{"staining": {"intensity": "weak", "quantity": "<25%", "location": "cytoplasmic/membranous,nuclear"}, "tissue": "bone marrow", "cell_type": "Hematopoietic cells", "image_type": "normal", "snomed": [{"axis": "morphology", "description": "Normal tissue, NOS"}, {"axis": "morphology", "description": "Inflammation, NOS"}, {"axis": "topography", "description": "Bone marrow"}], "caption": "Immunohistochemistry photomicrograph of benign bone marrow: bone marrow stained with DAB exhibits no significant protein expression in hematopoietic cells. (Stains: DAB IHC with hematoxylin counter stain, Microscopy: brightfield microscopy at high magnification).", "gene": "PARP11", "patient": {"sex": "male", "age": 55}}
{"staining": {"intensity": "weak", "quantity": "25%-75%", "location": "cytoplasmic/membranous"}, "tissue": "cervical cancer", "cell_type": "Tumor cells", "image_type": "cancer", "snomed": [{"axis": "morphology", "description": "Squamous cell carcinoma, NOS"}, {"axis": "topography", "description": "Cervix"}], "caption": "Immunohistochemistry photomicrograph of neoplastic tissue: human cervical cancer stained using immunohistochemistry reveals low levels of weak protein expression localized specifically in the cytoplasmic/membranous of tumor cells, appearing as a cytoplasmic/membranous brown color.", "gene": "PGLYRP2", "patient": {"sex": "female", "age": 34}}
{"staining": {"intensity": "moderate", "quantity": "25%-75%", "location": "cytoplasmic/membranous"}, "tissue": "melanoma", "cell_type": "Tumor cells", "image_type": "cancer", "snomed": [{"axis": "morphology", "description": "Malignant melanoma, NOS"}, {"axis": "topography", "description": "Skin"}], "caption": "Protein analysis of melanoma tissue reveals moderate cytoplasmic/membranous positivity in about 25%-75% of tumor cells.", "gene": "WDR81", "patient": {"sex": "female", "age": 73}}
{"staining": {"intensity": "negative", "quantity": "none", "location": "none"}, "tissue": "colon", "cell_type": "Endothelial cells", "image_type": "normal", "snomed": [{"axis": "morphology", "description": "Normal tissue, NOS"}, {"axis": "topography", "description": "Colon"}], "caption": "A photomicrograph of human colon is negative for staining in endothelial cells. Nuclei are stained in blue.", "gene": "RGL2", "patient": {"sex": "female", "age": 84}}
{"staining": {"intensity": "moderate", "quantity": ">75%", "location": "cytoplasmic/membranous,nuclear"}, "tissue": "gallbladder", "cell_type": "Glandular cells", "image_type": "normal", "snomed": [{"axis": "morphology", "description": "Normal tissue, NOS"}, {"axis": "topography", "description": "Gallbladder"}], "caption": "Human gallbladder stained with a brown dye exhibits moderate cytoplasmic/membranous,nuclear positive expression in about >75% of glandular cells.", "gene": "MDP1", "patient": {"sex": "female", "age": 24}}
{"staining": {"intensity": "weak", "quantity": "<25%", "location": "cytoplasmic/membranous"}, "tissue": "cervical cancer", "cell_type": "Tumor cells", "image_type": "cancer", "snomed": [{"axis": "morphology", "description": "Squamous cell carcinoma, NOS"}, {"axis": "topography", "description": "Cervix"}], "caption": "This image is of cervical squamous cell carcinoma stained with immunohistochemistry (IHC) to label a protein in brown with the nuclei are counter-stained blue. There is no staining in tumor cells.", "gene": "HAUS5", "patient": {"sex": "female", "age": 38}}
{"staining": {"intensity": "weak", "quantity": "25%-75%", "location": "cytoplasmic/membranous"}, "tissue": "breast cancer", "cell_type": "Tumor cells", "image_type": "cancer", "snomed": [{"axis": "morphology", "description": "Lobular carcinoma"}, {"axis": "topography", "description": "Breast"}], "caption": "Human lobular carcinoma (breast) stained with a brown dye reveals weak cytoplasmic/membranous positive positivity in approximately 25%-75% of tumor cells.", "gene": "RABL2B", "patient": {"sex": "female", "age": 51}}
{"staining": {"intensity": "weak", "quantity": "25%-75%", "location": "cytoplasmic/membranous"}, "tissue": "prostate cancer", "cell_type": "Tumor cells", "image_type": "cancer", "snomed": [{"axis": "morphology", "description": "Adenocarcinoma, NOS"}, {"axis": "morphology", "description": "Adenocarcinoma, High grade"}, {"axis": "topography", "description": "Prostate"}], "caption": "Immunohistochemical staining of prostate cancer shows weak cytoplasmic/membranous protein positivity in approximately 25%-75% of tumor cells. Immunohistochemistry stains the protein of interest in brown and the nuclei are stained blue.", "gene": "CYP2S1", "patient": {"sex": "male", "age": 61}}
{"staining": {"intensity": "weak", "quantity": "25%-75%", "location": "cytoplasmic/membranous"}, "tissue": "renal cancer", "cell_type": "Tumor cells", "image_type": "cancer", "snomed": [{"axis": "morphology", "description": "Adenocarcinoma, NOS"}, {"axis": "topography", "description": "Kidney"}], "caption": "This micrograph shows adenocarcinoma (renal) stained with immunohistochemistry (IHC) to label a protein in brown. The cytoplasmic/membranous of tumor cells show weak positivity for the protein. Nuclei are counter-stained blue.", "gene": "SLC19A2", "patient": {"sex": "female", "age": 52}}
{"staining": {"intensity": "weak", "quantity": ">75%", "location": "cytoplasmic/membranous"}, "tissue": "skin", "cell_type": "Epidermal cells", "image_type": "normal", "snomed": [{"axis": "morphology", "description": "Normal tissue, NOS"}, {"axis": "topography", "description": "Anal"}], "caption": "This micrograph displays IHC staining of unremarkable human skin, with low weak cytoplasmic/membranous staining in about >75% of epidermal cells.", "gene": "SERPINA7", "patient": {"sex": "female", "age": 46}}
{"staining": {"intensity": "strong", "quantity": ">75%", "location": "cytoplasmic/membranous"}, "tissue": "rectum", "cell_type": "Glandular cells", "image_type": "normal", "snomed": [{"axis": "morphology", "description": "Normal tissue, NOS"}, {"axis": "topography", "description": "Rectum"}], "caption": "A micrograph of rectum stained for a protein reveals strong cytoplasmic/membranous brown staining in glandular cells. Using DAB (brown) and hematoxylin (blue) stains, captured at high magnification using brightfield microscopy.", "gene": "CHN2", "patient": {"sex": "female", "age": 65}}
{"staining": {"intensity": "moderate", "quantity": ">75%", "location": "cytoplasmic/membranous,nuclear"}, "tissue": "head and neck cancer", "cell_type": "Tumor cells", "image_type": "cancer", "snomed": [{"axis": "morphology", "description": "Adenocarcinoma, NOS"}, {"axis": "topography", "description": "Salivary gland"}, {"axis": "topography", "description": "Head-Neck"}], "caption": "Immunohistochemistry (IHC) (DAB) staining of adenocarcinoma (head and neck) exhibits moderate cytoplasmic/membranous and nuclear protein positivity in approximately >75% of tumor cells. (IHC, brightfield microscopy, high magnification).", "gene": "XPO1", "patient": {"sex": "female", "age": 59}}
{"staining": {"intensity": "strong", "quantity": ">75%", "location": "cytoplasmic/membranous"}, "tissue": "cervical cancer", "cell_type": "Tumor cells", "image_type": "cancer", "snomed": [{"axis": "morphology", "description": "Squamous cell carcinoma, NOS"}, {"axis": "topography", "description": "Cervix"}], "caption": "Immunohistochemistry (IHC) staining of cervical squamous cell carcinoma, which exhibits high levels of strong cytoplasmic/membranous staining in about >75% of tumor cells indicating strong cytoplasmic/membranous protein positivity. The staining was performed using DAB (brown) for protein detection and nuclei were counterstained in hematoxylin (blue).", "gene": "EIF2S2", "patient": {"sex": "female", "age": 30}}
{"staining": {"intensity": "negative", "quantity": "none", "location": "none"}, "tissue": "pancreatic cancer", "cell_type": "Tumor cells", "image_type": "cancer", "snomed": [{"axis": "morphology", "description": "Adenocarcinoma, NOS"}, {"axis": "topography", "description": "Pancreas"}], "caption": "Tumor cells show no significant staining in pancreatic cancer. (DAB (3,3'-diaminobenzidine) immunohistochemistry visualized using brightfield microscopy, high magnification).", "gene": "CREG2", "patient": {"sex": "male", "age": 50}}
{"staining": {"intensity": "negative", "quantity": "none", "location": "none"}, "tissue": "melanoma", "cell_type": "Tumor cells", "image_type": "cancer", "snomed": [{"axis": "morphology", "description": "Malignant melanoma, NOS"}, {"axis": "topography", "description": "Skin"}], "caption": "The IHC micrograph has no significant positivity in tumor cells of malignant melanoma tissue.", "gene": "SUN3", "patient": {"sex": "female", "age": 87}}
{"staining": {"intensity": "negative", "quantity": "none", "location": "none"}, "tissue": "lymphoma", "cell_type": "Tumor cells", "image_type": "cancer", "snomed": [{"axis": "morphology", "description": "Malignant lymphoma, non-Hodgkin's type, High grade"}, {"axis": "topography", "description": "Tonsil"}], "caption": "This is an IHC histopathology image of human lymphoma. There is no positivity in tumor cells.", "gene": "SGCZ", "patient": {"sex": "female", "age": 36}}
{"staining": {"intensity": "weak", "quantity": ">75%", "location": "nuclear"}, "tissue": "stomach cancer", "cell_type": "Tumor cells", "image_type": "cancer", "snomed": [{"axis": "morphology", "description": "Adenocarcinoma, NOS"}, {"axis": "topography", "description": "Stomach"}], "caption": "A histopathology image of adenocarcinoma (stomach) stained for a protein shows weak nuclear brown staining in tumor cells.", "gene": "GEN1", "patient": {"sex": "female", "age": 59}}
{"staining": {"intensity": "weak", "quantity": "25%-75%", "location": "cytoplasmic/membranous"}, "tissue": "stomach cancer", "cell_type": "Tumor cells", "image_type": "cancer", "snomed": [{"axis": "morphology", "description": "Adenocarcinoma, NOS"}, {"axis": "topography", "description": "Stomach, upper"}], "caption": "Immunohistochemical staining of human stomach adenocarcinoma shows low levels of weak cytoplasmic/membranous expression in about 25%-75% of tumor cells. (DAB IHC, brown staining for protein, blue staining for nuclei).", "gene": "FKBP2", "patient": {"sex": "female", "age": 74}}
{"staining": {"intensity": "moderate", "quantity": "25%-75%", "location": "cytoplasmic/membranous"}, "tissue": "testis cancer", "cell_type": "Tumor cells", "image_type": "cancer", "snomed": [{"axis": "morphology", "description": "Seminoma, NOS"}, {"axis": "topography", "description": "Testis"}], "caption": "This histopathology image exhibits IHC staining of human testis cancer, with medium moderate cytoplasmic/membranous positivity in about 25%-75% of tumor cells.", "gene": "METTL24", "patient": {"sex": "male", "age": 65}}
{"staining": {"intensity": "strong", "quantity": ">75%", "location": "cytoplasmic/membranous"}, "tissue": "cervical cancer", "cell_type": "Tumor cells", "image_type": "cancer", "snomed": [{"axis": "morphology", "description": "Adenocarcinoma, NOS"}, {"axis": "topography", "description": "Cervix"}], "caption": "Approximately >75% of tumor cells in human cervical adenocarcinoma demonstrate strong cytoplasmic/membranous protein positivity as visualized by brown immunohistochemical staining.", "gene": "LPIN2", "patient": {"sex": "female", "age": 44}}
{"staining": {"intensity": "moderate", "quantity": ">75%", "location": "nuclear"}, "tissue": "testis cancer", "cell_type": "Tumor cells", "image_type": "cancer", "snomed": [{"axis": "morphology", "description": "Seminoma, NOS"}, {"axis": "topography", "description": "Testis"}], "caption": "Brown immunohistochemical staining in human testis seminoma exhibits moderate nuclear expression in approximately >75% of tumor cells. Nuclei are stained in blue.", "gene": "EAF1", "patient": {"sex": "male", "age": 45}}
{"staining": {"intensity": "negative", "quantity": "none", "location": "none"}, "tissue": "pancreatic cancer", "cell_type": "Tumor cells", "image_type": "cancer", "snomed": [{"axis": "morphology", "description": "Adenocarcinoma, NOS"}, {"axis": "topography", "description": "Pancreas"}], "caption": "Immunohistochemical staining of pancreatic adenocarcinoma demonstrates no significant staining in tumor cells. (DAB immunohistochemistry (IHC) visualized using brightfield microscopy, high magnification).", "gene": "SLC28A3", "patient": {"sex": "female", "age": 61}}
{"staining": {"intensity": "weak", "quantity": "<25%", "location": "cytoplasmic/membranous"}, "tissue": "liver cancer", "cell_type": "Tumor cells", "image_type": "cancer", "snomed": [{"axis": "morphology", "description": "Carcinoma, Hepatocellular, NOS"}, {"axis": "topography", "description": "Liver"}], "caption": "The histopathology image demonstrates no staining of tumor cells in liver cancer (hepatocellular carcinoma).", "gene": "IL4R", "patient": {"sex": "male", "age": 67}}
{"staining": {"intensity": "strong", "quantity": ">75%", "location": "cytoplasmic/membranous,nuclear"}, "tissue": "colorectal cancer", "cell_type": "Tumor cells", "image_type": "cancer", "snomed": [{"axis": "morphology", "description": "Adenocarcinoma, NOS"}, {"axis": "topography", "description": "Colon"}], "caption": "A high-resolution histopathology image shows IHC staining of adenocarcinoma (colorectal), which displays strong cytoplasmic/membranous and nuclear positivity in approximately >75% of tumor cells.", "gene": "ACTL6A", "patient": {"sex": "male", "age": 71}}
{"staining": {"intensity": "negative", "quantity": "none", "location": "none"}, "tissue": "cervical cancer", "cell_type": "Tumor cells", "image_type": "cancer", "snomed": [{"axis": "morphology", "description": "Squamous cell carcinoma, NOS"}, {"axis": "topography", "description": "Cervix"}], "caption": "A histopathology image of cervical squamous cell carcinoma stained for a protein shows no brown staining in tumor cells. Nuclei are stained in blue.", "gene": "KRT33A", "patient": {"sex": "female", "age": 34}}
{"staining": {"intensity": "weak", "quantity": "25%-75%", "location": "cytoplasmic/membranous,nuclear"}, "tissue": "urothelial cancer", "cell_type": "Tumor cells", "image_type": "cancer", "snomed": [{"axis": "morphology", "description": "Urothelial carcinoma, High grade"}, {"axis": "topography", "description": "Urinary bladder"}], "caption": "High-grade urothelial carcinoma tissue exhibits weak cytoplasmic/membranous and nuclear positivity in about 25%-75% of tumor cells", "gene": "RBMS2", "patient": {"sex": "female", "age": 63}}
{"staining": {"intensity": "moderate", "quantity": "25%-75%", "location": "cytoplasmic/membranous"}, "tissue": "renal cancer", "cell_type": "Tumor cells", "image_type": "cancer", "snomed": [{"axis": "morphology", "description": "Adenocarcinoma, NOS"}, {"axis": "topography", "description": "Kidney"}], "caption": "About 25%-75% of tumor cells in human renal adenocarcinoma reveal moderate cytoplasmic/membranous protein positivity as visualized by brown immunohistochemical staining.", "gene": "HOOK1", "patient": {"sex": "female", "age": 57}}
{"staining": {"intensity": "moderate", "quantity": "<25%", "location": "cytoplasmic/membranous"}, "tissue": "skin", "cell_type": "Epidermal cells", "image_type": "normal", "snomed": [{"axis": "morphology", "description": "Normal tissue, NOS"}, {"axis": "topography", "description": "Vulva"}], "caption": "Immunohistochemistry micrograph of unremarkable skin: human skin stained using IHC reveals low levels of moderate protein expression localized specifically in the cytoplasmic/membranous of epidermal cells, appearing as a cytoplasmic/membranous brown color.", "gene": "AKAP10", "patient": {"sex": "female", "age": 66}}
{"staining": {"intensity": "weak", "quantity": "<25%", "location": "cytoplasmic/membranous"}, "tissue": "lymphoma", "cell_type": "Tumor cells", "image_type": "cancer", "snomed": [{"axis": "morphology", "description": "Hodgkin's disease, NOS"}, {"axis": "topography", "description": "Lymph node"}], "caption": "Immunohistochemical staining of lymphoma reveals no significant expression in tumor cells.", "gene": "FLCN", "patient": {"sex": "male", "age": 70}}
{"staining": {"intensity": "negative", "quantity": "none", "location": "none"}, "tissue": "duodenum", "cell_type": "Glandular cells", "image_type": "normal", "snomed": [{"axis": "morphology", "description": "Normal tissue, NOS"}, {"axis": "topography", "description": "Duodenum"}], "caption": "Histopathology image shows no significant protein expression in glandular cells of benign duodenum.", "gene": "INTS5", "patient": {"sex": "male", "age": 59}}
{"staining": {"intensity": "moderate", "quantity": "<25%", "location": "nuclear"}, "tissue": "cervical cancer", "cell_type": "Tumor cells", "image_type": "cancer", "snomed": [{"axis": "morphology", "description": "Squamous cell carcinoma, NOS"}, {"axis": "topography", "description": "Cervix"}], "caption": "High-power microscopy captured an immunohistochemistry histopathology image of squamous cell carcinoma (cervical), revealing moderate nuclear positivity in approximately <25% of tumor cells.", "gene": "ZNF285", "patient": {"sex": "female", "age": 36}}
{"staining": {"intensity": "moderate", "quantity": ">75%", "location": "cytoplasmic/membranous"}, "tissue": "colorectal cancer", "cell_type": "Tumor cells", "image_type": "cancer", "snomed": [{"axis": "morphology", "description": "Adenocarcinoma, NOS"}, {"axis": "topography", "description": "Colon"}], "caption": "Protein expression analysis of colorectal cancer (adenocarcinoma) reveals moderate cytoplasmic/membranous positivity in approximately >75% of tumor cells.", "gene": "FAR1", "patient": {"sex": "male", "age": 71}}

+ + + + + + +

> [WHAT YOU HAVE TO DO]: A bare number is all that is asked for: the count of lines above that include "Hodgkin".

> [RESPONSE TO THIS TASK]: 2